WASHINGTON _ Special counsel Robert S. Mueller III said Wednesday that he does not intend to testify to Congress about his investigation into Russian election interference and whether President Trump obstructed justice.

"I do not believe it is appropriate for me to speak further," Mueller said, adding that his report on the investigation should "speak for itself."

But in brief remarks at the Justice Department, Mueller pointedly repeated a key section of the report, saying that "if we had had confidence that the president clearly did not commit a crime, we would have said so."

The report did not reach a conclusion one way or the other about whether Trump obstructed justice. Mueller noted that "charging the president with a crime was... not an option we could consider" because of Justice Department policy that a sitting president cannot be indicted.

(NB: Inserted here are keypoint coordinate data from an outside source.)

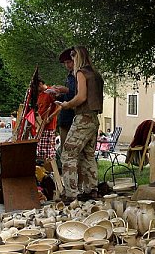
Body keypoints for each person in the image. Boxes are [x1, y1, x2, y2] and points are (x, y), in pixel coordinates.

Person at [58, 46, 104, 202]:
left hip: (83, 117)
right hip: (94, 119)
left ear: (77, 57)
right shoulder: (96, 74)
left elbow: (81, 97)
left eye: (72, 57)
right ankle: (92, 190)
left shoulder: (81, 73)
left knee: (68, 154)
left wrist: (67, 104)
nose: (70, 62)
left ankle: (71, 194)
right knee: (87, 155)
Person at [54, 48, 77, 149]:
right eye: (65, 63)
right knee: (64, 149)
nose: (67, 65)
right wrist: (59, 94)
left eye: (69, 62)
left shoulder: (78, 75)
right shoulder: (70, 76)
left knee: (70, 150)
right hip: (65, 117)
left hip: (72, 117)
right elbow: (68, 96)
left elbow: (78, 95)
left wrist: (66, 90)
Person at [36, 79, 59, 161]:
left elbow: (59, 106)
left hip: (49, 126)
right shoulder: (40, 94)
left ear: (40, 84)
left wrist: (50, 118)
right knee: (41, 151)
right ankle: (44, 169)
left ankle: (50, 169)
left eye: (37, 86)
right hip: (41, 126)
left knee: (47, 152)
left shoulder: (50, 92)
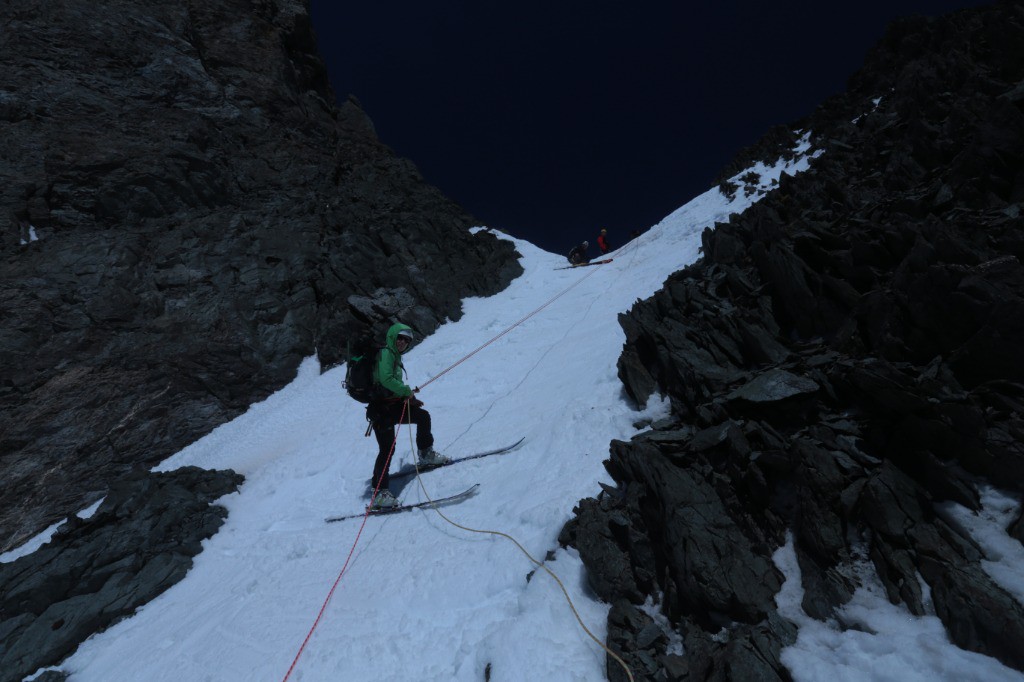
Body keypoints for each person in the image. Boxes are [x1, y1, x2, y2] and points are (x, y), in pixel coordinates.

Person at [366, 323, 449, 509]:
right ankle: (379, 493)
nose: (403, 342)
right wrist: (406, 391)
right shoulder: (386, 353)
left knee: (422, 416)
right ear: (392, 337)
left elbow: (389, 385)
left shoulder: (394, 356)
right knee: (387, 448)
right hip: (381, 411)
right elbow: (386, 380)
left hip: (392, 407)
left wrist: (407, 398)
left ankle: (426, 453)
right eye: (400, 338)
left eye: (407, 340)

The remarks were the first from Mueller, who studiously avoided public comments during his two years overseeing the investigation.

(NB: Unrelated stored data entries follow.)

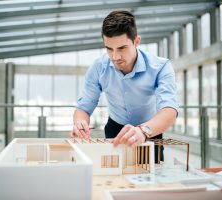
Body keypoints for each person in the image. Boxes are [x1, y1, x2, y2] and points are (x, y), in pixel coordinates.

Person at [70, 10, 179, 162]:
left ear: (136, 41)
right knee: (114, 174)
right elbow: (83, 108)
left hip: (149, 129)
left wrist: (143, 131)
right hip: (115, 127)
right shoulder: (98, 67)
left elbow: (169, 110)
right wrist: (79, 123)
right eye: (109, 49)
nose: (115, 57)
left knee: (151, 177)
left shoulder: (161, 67)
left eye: (122, 48)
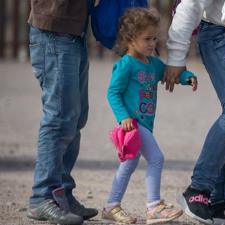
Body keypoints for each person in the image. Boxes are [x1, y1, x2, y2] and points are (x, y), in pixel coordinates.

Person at [101, 8, 197, 225]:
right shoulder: (125, 65)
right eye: (147, 39)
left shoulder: (152, 63)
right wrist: (123, 117)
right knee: (156, 158)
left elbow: (169, 73)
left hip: (144, 124)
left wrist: (187, 77)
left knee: (128, 165)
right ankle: (154, 207)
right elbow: (112, 92)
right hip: (133, 124)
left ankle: (110, 206)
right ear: (129, 39)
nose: (153, 43)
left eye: (155, 38)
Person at [165, 0, 225, 224]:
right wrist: (176, 56)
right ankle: (198, 190)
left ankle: (219, 200)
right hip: (221, 33)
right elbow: (192, 3)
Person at [27, 1, 98, 225]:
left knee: (75, 118)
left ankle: (62, 195)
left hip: (74, 32)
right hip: (54, 31)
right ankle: (42, 196)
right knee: (59, 117)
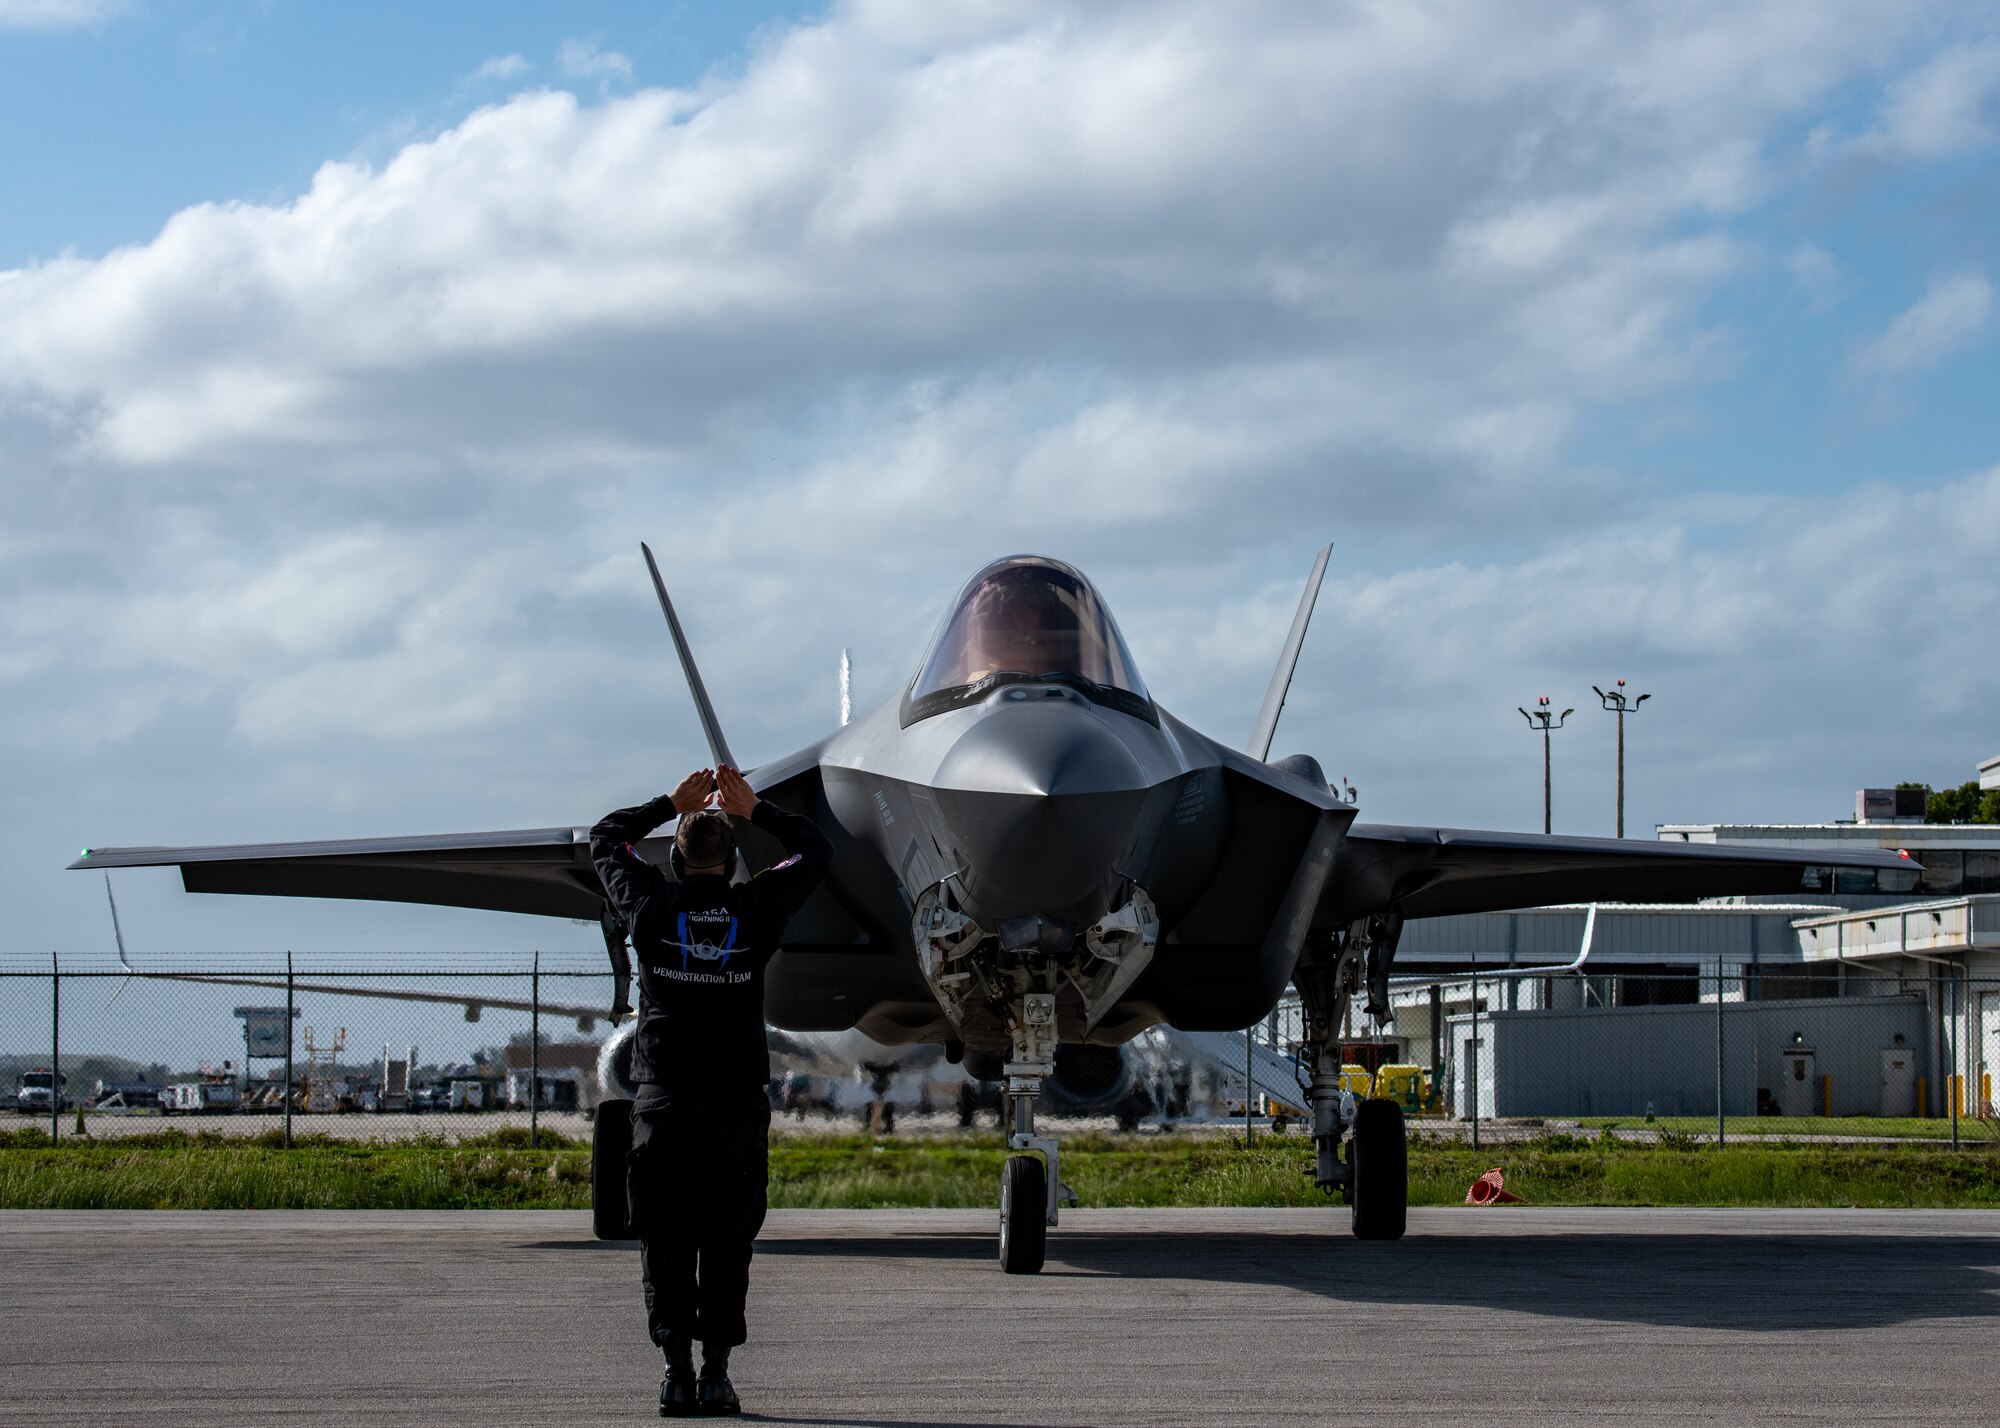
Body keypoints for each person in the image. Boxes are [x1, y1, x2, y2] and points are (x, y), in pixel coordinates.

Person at [591, 764, 833, 1418]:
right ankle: (717, 1375)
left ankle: (675, 1374)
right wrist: (758, 812)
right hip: (734, 1111)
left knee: (666, 1239)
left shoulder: (648, 903)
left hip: (662, 1108)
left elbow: (604, 840)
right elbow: (816, 852)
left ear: (672, 857)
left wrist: (668, 804)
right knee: (727, 1240)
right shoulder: (755, 909)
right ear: (731, 864)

Mueller conducted his investigation in silence apart from a single-sentence written statement accepting the job. He never appeared publicly to announce indictments, and he did not speak to the media when he filed his report of his findings on March 22 or when the Justice Department released a redacted version of it on April 18.

According to the report, the investigation did not establish a criminal conspiracy between Trump's campaign and Moscow, but it showed how the president's team welcomed Russia's interference and expected to benefit from it. Moscow conducted a two-pronged covert effort during the 2016 campaign, including spreading divisive misinformation on social media and hacking and releasing Democratic Party emails.

Mueller did not reach a conclusion on whether Trump broke the law by obstructing justice. The special counsel's report outlined various ways the president tried to influence the outcome of the investigation, such as directing his White House lawyer to remove Mueller from his post.

The report also said Trump tried to limit the probe "to prevent further investigative scrutiny of the President's and his campaign's conduct."

When Mueller filed his report, Attorney General William Barr released a letter saying the evidence did not show that Trump had committed a crime by obstructing justice. Deputy Attorney General Rod Rosenstein, who appointed Mueller and supervised the investigation, agreed with that assessment.

Other outside legal experts, and many Democratic members of Congress, have said that some of Trump's actions could be considered obstruction.

The House Judiciary Committee has been seeking Mueller's public testimony about the investigation, but negotiations over when he might speak to the panel appear to have stalled. Judiciary Committee Chairman Jerrold Nadler (D-N.Y.) said recently that Mueller "wants to testify in private."

Mueller "doesn't want to participate in anything that he might regard as a political spectacle," Nadler said during an interview on MSNBC.